Google Cloud’s Text-to-Speech and Speech-to-Text APIs are getting a bunch of updates today that introduce support for more languages, make it easier to hear auto-generated voices on different speakers and that promise better transcripts thanks to improved tools for speaker recognition, among other things.
With this update, the Cloud Text-to-Speech API is now also generally available.
Let’s look at the details. The highlight of the release for many developers is probably the launch of the 17 new WaveNet-based voices in a number of new languages. WaveNet is Google’s technology for using machine learning to create these text-to-speech audio files. The result of this is a more natural sounding voice.
With this update, the Text-to-Speech API now supports 14 languages and variants and features a total of 30 standard voices and 26 WaveNet voices.
If you want to try out the new voices, you can use Google’s demo with your own text here.
Another interesting new feature here is the beta launch of audio profiles. The idea here is to optimize the audio file for the medium you’ll use to play it. Your phone’s speaker is different from the soundbar underneath your TV, after all. With audio profiles, you can optimize the audio for phone calls, headphones and speakers, for example.
On the Speech-to-Text side, Google is now making it easier for developers to transcribe samples with multiple speakers. Using machine learning, the service can now recognize the different speakers (though you still have to tell it how many speakers there are in a given sample) and it’ll then tag every word with a speaker number. If you have a stereo file of two speakers (maybe a call center agent on the left and the angry customer who called to complain on the right), Google can now use those channels to distinguish between speakers, too.
Also new is support for multiple languages. That’s something Google’s Search App already supports and the company is now making this available to developers, too. Developers can choose up to four languages and the Speech-to-Text API will automatically determine which language is spoken.

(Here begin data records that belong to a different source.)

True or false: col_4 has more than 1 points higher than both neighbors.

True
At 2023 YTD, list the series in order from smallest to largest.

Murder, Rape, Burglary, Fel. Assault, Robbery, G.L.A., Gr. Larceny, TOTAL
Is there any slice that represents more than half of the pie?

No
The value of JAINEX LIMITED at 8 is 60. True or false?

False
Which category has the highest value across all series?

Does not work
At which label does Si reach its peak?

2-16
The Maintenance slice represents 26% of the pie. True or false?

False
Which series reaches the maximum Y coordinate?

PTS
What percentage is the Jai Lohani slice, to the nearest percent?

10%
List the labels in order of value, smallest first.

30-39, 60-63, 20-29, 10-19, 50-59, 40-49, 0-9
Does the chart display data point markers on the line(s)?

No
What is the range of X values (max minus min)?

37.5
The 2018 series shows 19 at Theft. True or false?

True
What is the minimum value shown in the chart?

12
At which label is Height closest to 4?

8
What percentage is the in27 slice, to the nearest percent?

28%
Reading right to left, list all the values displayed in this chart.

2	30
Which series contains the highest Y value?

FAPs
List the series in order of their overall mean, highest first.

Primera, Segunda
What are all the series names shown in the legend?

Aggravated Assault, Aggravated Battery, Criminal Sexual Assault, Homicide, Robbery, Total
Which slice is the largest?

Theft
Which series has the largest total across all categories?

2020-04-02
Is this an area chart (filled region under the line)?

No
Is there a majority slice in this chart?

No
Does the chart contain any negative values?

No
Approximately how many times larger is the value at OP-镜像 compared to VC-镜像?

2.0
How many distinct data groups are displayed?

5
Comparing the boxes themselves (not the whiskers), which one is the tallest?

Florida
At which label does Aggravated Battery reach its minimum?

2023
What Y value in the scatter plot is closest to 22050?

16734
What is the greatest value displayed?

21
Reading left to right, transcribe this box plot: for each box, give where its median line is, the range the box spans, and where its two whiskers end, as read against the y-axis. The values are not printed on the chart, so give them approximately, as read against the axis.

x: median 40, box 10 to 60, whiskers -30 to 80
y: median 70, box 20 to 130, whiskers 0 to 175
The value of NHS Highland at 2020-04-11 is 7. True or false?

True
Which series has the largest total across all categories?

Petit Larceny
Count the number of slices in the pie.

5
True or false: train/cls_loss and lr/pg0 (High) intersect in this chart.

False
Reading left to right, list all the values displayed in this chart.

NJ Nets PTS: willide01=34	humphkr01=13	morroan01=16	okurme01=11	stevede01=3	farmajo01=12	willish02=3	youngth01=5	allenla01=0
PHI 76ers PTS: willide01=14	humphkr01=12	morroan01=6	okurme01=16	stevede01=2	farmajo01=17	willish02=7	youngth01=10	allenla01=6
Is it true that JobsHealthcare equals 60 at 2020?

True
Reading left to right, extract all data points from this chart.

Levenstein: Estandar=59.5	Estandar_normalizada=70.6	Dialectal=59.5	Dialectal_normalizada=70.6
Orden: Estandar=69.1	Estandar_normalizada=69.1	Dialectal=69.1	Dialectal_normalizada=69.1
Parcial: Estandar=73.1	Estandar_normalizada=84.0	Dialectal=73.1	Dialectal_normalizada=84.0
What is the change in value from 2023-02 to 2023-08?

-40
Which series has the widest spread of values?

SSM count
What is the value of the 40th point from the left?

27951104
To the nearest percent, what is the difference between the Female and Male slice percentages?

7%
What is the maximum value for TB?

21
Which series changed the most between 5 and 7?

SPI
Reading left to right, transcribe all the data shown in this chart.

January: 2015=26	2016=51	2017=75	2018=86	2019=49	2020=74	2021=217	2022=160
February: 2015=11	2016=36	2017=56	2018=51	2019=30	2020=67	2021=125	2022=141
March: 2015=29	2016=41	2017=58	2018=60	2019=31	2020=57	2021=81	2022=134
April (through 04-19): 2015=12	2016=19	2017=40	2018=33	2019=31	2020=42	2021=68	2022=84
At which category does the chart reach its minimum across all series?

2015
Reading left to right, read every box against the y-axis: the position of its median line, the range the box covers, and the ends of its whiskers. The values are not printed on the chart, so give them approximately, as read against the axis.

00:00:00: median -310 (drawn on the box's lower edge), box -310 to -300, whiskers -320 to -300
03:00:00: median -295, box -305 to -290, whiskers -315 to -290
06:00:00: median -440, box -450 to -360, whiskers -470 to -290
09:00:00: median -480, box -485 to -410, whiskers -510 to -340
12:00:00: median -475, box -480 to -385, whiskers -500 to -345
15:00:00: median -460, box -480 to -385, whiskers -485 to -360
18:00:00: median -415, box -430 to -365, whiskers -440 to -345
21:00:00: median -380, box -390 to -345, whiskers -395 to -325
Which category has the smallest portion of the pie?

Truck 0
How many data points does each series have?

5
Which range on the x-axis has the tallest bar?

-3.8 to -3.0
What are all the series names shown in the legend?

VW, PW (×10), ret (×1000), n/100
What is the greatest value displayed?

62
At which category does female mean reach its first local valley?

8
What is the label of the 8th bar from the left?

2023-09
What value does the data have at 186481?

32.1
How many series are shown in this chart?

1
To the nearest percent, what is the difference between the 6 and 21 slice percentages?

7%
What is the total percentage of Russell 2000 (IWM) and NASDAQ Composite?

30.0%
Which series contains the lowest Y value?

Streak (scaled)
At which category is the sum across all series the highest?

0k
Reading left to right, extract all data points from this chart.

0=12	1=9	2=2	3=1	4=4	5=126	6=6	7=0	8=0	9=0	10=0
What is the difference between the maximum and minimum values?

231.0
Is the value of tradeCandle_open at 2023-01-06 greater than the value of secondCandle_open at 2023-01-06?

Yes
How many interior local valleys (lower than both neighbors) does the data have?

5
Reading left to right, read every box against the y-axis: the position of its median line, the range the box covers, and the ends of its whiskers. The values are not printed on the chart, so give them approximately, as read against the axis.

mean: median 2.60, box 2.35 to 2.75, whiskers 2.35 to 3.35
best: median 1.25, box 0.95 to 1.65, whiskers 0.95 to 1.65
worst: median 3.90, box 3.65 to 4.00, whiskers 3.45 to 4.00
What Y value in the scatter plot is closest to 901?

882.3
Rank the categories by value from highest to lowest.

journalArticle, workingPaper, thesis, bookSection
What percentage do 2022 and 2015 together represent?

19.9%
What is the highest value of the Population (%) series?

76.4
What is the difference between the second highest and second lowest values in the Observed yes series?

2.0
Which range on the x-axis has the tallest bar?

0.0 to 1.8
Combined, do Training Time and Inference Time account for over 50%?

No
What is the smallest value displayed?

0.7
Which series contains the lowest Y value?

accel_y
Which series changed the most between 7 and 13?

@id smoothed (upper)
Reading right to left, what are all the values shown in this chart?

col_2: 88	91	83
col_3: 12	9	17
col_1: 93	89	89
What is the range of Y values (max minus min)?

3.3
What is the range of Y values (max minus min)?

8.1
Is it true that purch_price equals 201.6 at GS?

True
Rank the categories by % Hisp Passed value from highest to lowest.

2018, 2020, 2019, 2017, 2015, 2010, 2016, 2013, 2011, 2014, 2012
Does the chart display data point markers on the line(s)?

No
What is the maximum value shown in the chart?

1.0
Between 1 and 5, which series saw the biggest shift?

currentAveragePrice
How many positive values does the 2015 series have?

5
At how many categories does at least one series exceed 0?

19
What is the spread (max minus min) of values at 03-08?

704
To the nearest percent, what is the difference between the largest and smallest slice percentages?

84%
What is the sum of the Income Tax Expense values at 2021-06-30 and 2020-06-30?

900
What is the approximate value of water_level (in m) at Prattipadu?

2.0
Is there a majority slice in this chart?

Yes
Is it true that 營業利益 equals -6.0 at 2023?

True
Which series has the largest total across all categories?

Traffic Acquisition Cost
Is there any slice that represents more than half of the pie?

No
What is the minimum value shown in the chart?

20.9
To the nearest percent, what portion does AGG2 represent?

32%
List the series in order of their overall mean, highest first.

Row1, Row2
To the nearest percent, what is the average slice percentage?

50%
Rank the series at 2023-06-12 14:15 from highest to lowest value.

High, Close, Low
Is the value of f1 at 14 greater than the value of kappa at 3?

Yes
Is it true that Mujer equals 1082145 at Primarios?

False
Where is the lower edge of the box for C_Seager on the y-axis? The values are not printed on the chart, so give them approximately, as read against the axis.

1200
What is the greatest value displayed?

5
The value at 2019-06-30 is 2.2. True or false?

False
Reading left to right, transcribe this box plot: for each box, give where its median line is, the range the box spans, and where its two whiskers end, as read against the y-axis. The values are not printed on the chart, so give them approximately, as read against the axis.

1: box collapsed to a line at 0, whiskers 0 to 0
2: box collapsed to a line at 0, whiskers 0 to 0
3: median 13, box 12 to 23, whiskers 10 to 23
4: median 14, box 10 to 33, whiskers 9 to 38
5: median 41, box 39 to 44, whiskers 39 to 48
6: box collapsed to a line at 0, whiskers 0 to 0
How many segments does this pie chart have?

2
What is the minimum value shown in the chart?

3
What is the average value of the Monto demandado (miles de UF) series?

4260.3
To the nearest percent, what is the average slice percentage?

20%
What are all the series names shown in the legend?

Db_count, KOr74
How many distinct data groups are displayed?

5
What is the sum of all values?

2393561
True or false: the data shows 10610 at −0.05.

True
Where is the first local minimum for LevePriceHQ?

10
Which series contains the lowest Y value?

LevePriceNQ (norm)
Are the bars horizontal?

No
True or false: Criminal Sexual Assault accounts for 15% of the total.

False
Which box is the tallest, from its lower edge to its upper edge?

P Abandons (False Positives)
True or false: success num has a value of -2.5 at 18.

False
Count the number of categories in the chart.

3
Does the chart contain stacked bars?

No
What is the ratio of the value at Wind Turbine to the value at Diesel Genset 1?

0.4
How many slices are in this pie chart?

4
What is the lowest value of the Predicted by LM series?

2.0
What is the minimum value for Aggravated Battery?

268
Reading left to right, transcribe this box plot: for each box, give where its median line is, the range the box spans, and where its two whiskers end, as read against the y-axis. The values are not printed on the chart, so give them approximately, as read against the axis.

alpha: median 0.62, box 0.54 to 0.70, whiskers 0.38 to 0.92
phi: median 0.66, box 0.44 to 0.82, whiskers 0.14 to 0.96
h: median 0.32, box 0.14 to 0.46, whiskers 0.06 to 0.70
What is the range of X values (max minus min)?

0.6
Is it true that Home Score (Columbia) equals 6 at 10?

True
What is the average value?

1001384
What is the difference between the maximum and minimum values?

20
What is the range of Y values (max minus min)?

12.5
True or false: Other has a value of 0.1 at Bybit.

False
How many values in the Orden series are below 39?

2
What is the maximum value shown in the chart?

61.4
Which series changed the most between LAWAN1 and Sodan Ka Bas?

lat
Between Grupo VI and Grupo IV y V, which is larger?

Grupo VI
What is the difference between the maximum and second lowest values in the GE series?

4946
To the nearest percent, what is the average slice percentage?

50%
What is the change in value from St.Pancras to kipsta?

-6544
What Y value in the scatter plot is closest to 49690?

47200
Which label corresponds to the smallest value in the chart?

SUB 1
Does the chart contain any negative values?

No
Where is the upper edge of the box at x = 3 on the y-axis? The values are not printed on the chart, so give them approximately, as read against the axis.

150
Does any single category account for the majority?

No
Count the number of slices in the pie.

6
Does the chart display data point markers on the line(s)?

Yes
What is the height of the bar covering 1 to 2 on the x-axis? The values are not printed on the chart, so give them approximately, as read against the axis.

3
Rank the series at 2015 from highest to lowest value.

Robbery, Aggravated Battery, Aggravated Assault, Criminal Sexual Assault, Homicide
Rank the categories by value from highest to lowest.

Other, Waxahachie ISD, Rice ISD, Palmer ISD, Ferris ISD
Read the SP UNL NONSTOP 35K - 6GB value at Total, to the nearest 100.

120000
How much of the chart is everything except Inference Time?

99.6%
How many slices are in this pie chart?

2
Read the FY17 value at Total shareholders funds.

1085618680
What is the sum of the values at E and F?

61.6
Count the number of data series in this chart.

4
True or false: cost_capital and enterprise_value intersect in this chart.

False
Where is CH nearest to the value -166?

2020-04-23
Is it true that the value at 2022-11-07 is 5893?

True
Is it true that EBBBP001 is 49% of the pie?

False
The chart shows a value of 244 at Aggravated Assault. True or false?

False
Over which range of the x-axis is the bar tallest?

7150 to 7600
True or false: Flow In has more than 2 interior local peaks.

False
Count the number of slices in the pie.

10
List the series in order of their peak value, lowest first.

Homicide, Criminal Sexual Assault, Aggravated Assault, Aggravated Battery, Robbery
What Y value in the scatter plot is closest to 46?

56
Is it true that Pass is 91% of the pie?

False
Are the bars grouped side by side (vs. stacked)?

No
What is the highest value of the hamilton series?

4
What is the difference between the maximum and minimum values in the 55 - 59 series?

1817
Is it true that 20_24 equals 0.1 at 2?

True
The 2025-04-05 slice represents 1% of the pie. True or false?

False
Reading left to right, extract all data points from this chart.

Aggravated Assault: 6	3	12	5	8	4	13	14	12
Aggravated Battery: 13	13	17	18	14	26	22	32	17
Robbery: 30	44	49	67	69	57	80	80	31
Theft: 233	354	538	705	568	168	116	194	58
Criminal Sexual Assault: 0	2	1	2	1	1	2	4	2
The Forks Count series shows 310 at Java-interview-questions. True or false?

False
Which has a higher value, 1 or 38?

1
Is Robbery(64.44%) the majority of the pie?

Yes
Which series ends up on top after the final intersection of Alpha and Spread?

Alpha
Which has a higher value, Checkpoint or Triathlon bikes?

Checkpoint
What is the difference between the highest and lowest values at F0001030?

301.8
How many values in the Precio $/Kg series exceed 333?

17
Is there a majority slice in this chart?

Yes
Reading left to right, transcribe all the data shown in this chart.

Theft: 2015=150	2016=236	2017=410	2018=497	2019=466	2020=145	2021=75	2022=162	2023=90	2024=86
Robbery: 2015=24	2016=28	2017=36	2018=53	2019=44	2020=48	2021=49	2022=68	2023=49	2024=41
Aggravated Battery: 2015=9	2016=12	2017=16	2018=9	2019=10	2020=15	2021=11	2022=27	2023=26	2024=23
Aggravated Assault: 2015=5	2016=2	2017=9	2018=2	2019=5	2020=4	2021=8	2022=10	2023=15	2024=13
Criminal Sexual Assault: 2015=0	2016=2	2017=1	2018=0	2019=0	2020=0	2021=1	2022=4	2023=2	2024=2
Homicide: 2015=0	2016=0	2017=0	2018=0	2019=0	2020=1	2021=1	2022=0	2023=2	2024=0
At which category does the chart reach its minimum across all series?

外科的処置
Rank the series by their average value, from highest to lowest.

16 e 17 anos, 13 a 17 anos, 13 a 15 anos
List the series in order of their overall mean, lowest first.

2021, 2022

And finally, the Speech-to-Text API now also returns word-level confidence scores. That may sound like a minor thing — and it already returned scores for each segment of speech — but Google notes that developers can now use this to build apps that focus on specific words. “For example, if a user inputs ‘please set up a meeting with John for tomorrow at 2PM’ into your app, you can decide to prompt the user to repeat ‘John’ or ‘2PM,’ if either have low confidence, but not to reprompt for ‘please’ even if has low confidence since it’s not critical to that particular sentence,” the team explains.